== TASK ==
Word for word, set down the entries below.

---------- INFORMATION

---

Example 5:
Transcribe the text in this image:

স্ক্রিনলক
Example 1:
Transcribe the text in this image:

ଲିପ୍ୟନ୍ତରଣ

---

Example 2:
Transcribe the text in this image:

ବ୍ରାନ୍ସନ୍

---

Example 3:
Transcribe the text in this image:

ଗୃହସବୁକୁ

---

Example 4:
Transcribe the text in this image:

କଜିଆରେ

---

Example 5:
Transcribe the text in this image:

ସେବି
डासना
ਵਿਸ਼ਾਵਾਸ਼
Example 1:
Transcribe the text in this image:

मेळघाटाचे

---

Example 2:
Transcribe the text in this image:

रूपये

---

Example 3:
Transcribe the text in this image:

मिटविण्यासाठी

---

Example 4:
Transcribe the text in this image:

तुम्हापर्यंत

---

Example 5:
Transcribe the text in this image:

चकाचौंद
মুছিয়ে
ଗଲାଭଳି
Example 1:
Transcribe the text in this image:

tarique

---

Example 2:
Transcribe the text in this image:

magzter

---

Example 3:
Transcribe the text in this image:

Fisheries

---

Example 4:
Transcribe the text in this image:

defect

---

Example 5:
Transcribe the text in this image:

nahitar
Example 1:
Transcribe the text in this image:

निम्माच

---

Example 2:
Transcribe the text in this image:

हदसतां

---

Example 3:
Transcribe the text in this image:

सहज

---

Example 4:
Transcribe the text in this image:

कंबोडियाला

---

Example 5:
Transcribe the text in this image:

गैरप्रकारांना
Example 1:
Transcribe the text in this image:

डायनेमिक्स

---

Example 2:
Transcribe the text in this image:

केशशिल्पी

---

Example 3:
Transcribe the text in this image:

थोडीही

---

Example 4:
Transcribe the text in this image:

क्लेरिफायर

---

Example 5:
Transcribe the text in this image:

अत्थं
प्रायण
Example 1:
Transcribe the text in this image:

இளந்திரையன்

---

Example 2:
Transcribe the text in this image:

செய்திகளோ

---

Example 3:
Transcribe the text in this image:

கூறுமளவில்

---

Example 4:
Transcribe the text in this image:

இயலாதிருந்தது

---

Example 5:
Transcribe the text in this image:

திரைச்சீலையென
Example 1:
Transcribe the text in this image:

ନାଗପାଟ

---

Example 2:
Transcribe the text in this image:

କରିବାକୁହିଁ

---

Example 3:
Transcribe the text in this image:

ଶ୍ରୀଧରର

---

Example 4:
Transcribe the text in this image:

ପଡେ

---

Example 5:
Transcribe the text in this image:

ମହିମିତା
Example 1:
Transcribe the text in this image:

--------------------

== EXERCISE RESULT ==
---

Example 5:
Transcribe the text in this image:

স্ক্রিনলক
Example 1:
Transcribe the text in this image:

ଲିପ୍ୟନ୍ତରଣ

---

Example 2:
Transcribe the text in this image:

ବ୍ରାନ୍ସନ୍

---

Example 3:
Transcribe the text in this image:

ଗୃହସବୁକୁ

---

Example 4:
Transcribe the text in this image:

କଜିଆରେ

---

Example 5:
Transcribe the text in this image:

ସେବି
डासना
ਵਿਸ਼ਾਵਾਸ਼
Example 1:
Transcribe the text in this image:

मेळघाटाचे

---

Example 2:
Transcribe the text in this image:

रूपये

---

Example 3:
Transcribe the text in this image:

मिटविण्यासाठी

---

Example 4:
Transcribe the text in this image:

तुम्हापर्यंत

---

Example 5:
Transcribe the text in this image:

चकाचौंद
মুছিয়ে
ଗଲାଭଳି
Example 1:
Transcribe the text in this image:

tarique

---

Example 2:
Transcribe the text in this image:

magzter

---

Example 3:
Transcribe the text in this image:

Fisheries

---

Example 4:
Transcribe the text in this image:

defect

---

Example 5:
Transcribe the text in this image:

nahitar
Example 1:
Transcribe the text in this image:

निम्माच

---

Example 2:
Transcribe the text in this image:

हदसतां

---

Example 3:
Transcribe the text in this image:

सहज

---

Example 4:
Transcribe the text in this image:

कंबोडियाला

---

Example 5:
Transcribe the text in this image:

गैरप्रकारांना
Example 1:
Transcribe the text in this image:

डायनेमिक्स

---

Example 2:
Transcribe the text in this image:

केशशिल्पी

---

Example 3:
Transcribe the text in this image:

थोडीही

---

Example 4:
Transcribe the text in this image:

क्लेरिफायर

---

Example 5:
Transcribe the text in this image:

अत्थं
प्रायण
Example 1:
Transcribe the text in this image:

இளந்திரையன்

---

Example 2:
Transcribe the text in this image:

செய்திகளோ

---

Example 3:
Transcribe the text in this image:

கூறுமளவில்

---

Example 4:
Transcribe the text in this image:

இயலாதிருந்தது

---

Example 5:
Transcribe the text in this image:

திரைச்சீலையென
Example 1:
Transcribe the text in this image:

ନାଗପାଟ

---

Example 2:
Transcribe the text in this image:

କରିବାକୁହିଁ

---

Example 3:
Transcribe the text in this image:

ଶ୍ରୀଧରର

---

Example 4:
Transcribe the text in this image:

ପଡେ

---

Example 5:
Transcribe the text in this image:

ମହିମିତା
Example 1:
Transcribe the text in this image:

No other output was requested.